#### Work required
Set down each of the lines below exactly as they appear, leaving out the pictures.
:: Task data
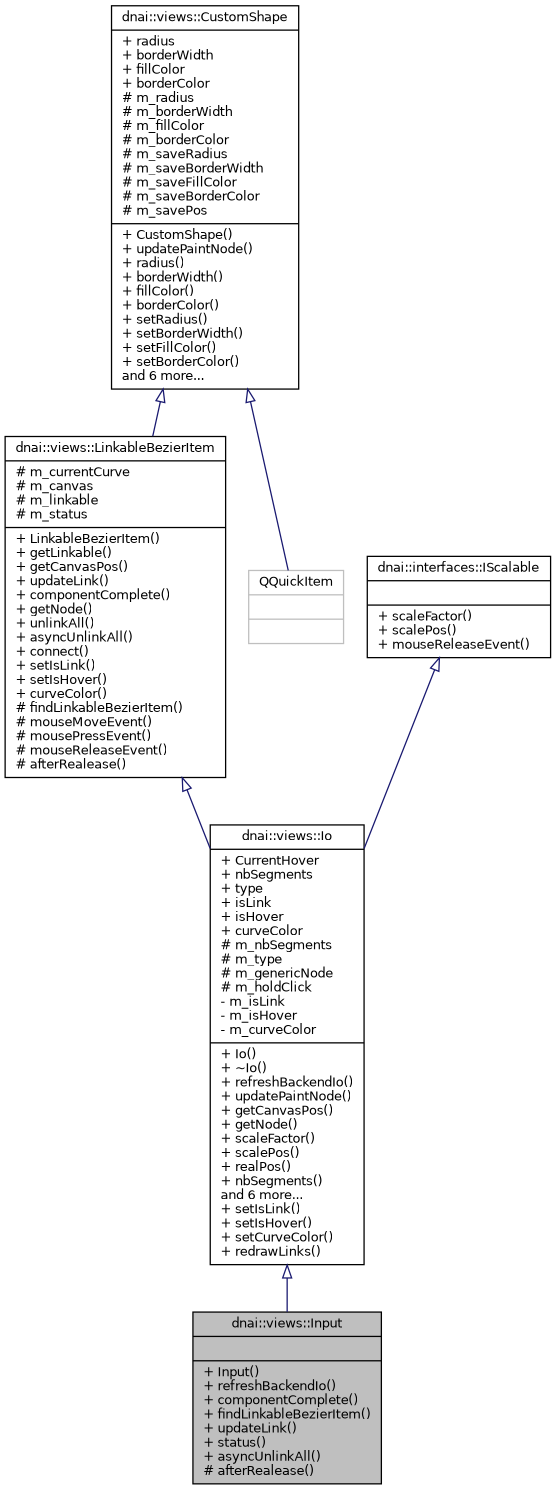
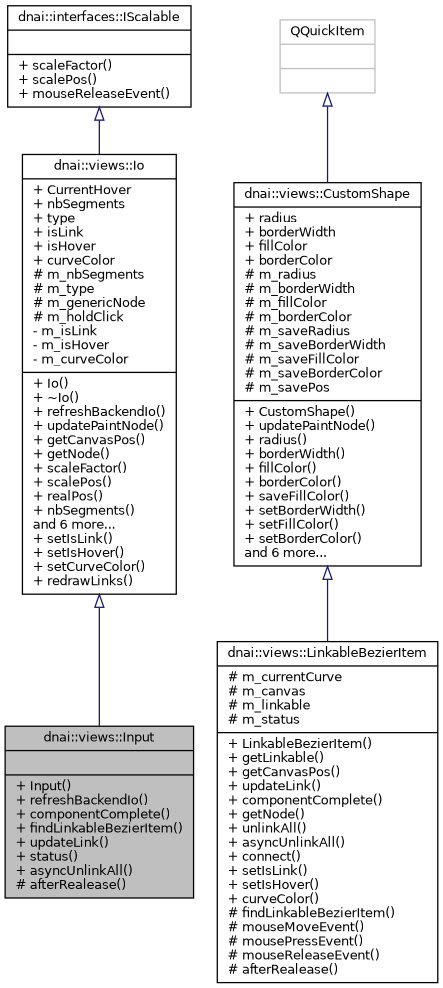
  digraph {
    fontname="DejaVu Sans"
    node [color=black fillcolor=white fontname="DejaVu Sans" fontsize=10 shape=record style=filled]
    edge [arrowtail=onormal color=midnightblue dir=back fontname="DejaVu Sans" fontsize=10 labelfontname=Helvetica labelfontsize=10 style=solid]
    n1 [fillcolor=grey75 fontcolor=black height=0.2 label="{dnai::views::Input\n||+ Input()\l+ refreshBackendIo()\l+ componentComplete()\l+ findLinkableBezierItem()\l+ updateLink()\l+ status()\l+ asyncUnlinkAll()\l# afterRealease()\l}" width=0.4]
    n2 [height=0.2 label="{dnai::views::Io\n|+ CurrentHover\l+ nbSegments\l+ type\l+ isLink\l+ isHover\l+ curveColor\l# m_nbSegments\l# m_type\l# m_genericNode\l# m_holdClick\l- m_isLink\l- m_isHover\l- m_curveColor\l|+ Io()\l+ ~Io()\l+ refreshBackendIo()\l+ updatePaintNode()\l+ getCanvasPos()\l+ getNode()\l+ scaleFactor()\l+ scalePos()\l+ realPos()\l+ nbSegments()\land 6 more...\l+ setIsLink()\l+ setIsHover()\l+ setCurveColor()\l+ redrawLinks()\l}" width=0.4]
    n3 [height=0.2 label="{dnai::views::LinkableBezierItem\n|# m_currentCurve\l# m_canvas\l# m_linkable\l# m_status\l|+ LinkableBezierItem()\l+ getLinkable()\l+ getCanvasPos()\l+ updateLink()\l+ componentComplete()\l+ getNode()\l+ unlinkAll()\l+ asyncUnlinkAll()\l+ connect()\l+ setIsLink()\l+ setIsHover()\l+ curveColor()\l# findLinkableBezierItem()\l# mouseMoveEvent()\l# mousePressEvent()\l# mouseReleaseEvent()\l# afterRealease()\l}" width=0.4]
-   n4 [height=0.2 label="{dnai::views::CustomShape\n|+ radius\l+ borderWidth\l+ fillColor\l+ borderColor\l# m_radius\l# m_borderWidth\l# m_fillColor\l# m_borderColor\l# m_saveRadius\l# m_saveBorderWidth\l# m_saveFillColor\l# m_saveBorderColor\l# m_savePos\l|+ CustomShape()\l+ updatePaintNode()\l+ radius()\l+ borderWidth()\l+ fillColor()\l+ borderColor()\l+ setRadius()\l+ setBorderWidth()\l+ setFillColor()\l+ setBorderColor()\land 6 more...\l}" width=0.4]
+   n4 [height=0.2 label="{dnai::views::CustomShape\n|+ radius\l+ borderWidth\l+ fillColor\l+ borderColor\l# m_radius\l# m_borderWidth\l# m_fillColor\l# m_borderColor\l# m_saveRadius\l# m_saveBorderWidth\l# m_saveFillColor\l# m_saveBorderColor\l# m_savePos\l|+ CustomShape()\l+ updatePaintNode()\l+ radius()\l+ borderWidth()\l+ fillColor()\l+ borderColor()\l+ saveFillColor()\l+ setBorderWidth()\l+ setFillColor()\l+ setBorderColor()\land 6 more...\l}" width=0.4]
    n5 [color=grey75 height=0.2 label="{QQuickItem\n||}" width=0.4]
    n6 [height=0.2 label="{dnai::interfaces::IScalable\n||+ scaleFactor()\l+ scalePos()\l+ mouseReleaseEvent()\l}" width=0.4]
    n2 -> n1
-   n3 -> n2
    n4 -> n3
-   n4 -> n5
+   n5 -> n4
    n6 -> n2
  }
::::
#### Correct output
  digraph {
    fontname="DejaVu Sans"
    node [color=black fillcolor=white fontname="DejaVu Sans" fontsize=10 shape=record style=filled]
    edge [arrowtail=onormal color=midnightblue dir=back fontname="DejaVu Sans" fontsize=10 labelfontname=Helvetica labelfontsize=10 style=solid]
    n1 [fillcolor=grey75 fontcolor=black height=0.2 label="{dnai::views::Input\n||+ Input()\l+ refreshBackendIo()\l+ componentComplete()\l+ findLinkableBezierItem()\l+ updateLink()\l+ status()\l+ asyncUnlinkAll()\l# afterRealease()\l}" width=0.4]
    n2 [height=0.2 label="{dnai::views::Io\n|+ CurrentHover\l+ nbSegments\l+ type\l+ isLink\l+ isHover\l+ curveColor\l# m_nbSegments\l# m_type\l# m_genericNode\l# m_holdClick\l- m_isLink\l- m_isHover\l- m_curveColor\l|+ Io()\l+ ~Io()\l+ refreshBackendIo()\l+ updatePaintNode()\l+ getCanvasPos()\l+ getNode()\l+ scaleFactor()\l+ scalePos()\l+ realPos()\l+ nbSegments()\land 6 more...\l+ setIsLink()\l+ setIsHover()\l+ setCurveColor()\l+ redrawLinks()\l}" width=0.4]
    n3 [height=0.2 label="{dnai::views::LinkableBezierItem\n|# m_currentCurve\l# m_canvas\l# m_linkable\l# m_status\l|+ LinkableBezierItem()\l+ getLinkable()\l+ getCanvasPos()\l+ updateLink()\l+ componentComplete()\l+ getNode()\l+ unlinkAll()\l+ asyncUnlinkAll()\l+ connect()\l+ setIsLink()\l+ setIsHover()\l+ curveColor()\l# findLinkableBezierItem()\l# mouseMoveEvent()\l# mousePressEvent()\l# mouseReleaseEvent()\l# afterRealease()\l}" width=0.4]
-   n4 [height=0.2 label="{dnai::views::CustomShape\n|+ radius\l+ borderWidth\l+ fillColor\l+ borderColor\l# m_radius\l# m_borderWidth\l# m_fillColor\l# m_borderColor\l# m_saveRadius\l# m_saveBorderWidth\l# m_saveFillColor\l# m_saveBorderColor\l# m_savePos\l|+ CustomShape()\l+ updatePaintNode()\l+ radius()\l+ borderWidth()\l+ fillColor()\l+ borderColor()\l+ setRadius()\l+ setBorderWidth()\l+ setFillColor()\l+ setBorderColor()\land 6 more...\l}" width=0.4]
+   n4 [height=0.2 label="{dnai::views::CustomShape\n|+ radius\l+ borderWidth\l+ fillColor\l+ borderColor\l# m_radius\l# m_borderWidth\l# m_fillColor\l# m_borderColor\l# m_saveRadius\l# m_saveBorderWidth\l# m_saveFillColor\l# m_saveBorderColor\l# m_savePos\l|+ CustomShape()\l+ updatePaintNode()\l+ radius()\l+ borderWidth()\l+ fillColor()\l+ borderColor()\l+ saveFillColor()\l+ setBorderWidth()\l+ setFillColor()\l+ setBorderColor()\land 6 more...\l}" width=0.4]
    n5 [color=grey75 height=0.2 label="{QQuickItem\n||}" width=0.4]
    n6 [height=0.2 label="{dnai::interfaces::IScalable\n||+ scaleFactor()\l+ scalePos()\l+ mouseReleaseEvent()\l}" width=0.4]
    n2 -> n1
-   n3 -> n2
    n4 -> n3
-   n4 -> n5
+   n5 -> n4
    n6 -> n2
  }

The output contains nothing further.